From the 8th to 11th century, The Saurashtrians from Saurashtra region (present day Gujarat) started migrating towards Southern India due to the frequent Muslim invasions. These merchants upon the invitation of Chola, Pandya, Vijayanagara, Nayak and Thanjavur Maratha Kings set up mercantile silk-weaving guilds throughout Southern India and were involved in the trade of silk clothes and diamonds to the royal families of ancient South India.
As the silk became the attire of royal families after the period of Gupta dynasty. Some of them settled down in Madurai, where the local king of the Nayak dynasty welcomed them. Here, they came to be known as "Patnūlkarars" (silk thread people). In order to please the local kings, the Saurashtrians of Madurai, who were expert craftsmen in fabric weaving and trade of silk garments, created a gift item of cotton fabric suited for use in the tropical conditions, and called it the "Madurai Sungdi."
In Saurashtra, the word 'sungudi' relates to the Sanskrit word "sunnam" meaning "round", representing the circular dots that are printed on the fabric as a prominent and special motif. While the dotted designs of the fabric are inspired by cosmic stars, its knotting pattern is a copy of the knots with which women tie their hair.
Making of Sungudis:
The saris woven are brought in for tie and dying. The design is marked on the sari by measuring and marking the design.

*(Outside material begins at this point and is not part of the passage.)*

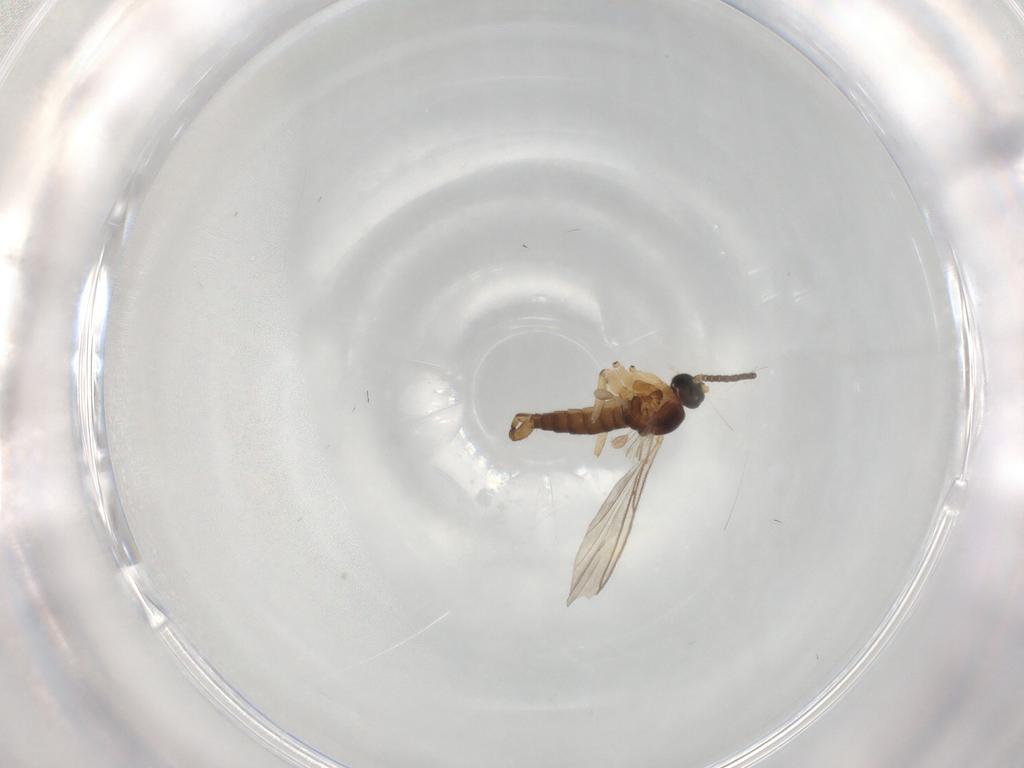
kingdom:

The points are identified which are to be tied in the design. Artist holds the point with help of his fingernails and starts to wound the thread around that tightly enough to cover the cloth from getting dyed.
Tying process takes anyway around 8-10 days for a single sari. Once the tying is done, it is checked for any damages. The tied sari is taken for dying process, Dying is a little elaborate process and method followed is natural dying, where all dyes are obtained from herbs and plants. The tied sari is soaked in water for ten minutes so that when colour is added it spreads evenly to all places. It is followed by other processes like washing to remove stains, dying, heating, adding colour retaining agents, cooling with water, and drying.
Basically, using the technique of tie and dye, any piece of cloth can be dyed. Using the dyed cloth any products can be made out of it. Mainly Saris are made. Nowadays they have started making shirts. Sungudi sari price ranges from INR 1700 to INR 10000 with a standard size of 6 to 9 yards.